By Agence France-Presse
Daily temperatures averaged 18.8 Celsius (65.84 Farenheit), 2.1C more than normal, the National Institute of Water and Atmospheric Research (NIWA) said.
With the mercury reaching as high as 38.7C in the South Island, NIWA said it was the hottest summer since records began in 1909, surpassing the previous high set in 1934-35.
NIWA's chief forecaster Chris Brandolino said a number of factors were behind the warm weather, including a spike in marine temperatures and warm northerly winds from a La Nina weather pattern.
Brandolino added that global warming due to climate change was also a major contributor because it lifted baseline temperatures over the long term.
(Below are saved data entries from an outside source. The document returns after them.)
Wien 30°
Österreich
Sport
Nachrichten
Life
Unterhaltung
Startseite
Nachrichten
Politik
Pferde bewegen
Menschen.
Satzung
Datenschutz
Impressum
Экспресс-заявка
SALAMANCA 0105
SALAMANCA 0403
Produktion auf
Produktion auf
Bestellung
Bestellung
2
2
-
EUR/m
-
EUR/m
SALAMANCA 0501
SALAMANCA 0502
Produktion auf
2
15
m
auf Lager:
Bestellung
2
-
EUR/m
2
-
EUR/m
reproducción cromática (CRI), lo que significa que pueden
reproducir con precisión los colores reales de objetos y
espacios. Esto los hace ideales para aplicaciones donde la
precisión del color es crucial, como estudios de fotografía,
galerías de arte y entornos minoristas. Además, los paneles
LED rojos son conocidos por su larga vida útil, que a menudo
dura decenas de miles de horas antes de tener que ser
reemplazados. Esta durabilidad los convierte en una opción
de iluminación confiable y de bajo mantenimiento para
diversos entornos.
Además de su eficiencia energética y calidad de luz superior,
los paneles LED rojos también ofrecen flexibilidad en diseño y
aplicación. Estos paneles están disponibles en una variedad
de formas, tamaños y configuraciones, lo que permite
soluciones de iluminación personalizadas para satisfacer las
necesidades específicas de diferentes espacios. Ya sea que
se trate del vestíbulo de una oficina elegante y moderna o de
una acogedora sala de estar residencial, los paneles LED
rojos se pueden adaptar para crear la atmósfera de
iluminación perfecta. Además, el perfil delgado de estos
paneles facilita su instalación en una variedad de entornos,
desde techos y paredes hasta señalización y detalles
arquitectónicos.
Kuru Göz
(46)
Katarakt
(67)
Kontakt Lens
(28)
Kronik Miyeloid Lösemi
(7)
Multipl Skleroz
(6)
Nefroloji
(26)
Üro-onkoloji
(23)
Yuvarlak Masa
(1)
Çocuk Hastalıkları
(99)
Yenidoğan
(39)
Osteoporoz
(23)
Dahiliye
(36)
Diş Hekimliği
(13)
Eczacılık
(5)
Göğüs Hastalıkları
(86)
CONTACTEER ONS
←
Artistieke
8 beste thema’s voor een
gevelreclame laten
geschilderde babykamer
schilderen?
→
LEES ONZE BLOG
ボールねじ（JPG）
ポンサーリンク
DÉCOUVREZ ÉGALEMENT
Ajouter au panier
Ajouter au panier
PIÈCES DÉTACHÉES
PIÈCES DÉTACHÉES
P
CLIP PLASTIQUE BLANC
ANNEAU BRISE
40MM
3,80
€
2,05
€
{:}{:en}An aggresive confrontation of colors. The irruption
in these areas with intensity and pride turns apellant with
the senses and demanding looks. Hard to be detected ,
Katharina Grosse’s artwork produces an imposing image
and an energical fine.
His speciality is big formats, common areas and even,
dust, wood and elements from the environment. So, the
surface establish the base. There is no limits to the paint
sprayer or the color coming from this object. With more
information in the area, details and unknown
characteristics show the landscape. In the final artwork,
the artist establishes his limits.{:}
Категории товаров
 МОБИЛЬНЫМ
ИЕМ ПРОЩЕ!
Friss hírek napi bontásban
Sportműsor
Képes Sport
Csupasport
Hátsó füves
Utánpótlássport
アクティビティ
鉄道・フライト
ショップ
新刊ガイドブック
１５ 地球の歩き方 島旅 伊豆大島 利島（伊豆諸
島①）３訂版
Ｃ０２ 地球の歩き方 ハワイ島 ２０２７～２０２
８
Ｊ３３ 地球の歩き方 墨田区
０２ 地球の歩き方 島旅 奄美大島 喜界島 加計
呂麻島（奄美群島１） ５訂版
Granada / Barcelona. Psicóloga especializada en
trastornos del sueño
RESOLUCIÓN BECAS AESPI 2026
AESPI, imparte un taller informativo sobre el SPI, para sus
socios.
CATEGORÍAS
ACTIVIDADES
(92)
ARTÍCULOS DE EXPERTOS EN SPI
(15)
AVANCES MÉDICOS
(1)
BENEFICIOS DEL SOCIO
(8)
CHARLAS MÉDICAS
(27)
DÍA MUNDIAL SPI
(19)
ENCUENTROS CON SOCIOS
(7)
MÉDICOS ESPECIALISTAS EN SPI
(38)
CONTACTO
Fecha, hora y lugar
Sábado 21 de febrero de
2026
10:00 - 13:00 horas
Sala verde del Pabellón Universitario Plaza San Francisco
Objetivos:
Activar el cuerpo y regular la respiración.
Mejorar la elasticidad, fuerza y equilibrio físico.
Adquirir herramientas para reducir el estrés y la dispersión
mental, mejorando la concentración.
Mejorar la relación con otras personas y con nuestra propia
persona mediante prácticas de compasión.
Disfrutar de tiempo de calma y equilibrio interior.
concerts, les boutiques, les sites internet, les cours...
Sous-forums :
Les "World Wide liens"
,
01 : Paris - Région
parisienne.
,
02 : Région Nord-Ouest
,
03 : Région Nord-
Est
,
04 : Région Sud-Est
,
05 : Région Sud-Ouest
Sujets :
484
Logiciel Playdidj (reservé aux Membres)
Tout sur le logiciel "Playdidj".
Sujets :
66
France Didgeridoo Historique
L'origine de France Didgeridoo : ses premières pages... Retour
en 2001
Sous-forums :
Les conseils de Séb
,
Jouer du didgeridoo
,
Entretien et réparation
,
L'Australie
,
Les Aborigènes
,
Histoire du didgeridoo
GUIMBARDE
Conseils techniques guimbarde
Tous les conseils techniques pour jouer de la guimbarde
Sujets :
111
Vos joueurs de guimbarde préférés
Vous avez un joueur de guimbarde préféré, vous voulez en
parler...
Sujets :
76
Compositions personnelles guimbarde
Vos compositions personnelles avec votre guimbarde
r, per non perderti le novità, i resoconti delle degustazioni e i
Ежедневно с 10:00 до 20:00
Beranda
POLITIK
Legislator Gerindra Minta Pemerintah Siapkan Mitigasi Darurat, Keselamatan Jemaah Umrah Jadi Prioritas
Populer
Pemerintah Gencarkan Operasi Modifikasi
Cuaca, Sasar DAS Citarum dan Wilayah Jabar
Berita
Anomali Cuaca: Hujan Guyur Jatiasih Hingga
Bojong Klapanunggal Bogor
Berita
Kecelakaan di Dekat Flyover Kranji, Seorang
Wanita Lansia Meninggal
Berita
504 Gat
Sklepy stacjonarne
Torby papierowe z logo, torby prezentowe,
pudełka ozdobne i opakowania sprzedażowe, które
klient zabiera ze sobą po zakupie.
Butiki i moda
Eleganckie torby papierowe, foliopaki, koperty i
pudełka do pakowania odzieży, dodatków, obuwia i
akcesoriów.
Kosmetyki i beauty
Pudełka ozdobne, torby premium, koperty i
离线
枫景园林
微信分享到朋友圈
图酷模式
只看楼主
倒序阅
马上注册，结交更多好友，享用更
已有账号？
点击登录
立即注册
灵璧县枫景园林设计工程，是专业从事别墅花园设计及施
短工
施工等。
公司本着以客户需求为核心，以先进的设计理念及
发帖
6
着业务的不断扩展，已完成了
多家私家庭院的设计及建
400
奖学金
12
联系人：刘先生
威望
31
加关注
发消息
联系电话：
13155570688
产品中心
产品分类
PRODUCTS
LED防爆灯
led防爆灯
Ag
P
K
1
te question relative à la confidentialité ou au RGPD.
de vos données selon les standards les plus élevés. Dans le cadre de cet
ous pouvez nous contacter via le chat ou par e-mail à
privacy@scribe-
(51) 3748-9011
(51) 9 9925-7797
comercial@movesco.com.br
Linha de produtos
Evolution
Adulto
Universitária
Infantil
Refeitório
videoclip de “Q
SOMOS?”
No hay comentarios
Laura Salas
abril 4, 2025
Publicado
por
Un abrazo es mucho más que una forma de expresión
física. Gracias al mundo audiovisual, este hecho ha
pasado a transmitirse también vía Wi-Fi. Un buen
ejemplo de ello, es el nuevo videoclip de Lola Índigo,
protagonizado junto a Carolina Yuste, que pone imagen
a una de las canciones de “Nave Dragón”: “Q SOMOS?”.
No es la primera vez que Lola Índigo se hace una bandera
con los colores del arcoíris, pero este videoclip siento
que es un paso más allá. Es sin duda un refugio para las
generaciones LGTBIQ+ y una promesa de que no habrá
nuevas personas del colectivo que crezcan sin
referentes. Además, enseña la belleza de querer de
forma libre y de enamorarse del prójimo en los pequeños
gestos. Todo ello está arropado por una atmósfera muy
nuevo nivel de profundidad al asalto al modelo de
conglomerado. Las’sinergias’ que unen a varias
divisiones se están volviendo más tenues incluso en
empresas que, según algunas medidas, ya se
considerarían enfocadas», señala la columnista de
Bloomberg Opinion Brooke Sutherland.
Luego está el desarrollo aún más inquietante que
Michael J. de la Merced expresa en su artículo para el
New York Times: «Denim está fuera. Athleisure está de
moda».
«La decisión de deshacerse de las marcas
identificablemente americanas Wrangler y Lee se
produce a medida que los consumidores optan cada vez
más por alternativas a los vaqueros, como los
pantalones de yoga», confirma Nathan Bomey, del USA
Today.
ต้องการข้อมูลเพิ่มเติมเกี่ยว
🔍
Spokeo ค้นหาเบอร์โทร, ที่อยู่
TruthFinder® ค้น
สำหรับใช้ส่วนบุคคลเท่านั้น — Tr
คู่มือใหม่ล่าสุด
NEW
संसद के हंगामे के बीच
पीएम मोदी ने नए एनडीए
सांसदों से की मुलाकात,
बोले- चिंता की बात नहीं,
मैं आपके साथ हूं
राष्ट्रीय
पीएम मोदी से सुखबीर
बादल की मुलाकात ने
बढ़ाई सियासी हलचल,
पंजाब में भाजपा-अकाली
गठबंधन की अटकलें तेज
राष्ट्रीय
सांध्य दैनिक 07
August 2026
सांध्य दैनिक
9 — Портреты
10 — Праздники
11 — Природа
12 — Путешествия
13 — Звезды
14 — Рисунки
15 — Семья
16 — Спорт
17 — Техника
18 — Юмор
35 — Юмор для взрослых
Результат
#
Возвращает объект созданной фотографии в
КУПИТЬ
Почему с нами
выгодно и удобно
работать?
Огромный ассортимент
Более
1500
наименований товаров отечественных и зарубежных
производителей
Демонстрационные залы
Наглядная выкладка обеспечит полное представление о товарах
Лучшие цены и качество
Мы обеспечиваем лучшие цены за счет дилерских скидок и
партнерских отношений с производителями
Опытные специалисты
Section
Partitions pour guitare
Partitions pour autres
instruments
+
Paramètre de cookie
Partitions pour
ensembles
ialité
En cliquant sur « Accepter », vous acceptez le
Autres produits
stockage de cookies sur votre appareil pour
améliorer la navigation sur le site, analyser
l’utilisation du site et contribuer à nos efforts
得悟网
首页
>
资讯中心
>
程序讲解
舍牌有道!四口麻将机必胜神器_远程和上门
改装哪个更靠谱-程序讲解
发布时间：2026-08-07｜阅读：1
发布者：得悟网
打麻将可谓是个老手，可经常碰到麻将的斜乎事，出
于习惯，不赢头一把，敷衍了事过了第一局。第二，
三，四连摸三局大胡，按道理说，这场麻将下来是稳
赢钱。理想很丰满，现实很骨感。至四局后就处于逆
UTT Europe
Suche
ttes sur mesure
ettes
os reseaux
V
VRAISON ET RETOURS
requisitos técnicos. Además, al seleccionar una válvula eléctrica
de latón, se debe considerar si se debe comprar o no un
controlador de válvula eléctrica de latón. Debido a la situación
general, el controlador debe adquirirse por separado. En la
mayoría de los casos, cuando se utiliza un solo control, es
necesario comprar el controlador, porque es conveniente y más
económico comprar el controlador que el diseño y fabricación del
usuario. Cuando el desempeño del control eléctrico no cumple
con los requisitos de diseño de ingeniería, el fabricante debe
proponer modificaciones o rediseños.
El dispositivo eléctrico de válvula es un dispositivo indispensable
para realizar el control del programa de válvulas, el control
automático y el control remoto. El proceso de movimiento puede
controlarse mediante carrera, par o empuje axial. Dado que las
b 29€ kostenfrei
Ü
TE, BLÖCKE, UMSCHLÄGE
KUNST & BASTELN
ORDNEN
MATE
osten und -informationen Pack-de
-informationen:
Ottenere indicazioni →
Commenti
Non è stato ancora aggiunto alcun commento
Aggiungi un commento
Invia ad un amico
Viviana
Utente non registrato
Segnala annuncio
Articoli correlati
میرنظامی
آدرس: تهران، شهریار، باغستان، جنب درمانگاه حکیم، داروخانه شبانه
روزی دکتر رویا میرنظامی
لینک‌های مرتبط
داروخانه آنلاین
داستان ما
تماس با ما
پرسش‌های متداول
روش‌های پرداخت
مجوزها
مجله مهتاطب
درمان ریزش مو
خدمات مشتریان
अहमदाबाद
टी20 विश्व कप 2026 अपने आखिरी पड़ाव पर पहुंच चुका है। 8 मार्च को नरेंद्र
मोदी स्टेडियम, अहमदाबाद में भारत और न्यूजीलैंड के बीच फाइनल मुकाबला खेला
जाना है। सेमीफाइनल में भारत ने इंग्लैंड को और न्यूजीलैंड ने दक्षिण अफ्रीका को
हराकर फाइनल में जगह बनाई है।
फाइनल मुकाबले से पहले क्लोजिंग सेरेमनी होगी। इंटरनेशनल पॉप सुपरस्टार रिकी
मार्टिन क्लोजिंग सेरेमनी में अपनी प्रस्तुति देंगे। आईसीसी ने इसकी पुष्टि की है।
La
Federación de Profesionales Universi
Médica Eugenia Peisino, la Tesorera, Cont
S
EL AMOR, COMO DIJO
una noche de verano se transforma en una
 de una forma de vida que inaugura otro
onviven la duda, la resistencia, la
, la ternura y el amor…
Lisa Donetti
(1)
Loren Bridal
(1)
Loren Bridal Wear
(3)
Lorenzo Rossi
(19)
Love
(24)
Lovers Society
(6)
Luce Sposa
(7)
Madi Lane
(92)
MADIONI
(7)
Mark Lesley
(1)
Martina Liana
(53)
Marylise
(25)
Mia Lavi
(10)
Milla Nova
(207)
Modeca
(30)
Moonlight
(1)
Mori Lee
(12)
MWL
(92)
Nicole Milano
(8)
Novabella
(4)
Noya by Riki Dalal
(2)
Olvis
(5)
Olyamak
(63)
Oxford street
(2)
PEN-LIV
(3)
He said more records were likely to fall in coming years if the factors behind man-made climate change were not addressed.
"The expectation is that as we work our way through the coming decades, or 10, 20, 30, 100 years from now, if we're on the same trajectory we are now with carbon emissions, this will continue," he told Radio New Zealand.
The high temperatures prompted the government to declare a mid-level drought in some areas of the country and provide assistance to struggling farmers.
Scientists have also linked extreme weather to climate change, including cyclone systems that have devastated Pacific island nations and caused flooding in New Zealand.
The country's fledgling centre-left government has vowed to help tackle climate change, with Prime Minister Jacinda Ardern describing it as the defining challenge of her generation.
She has set New Zealand a target of being carbon neutral by 2050.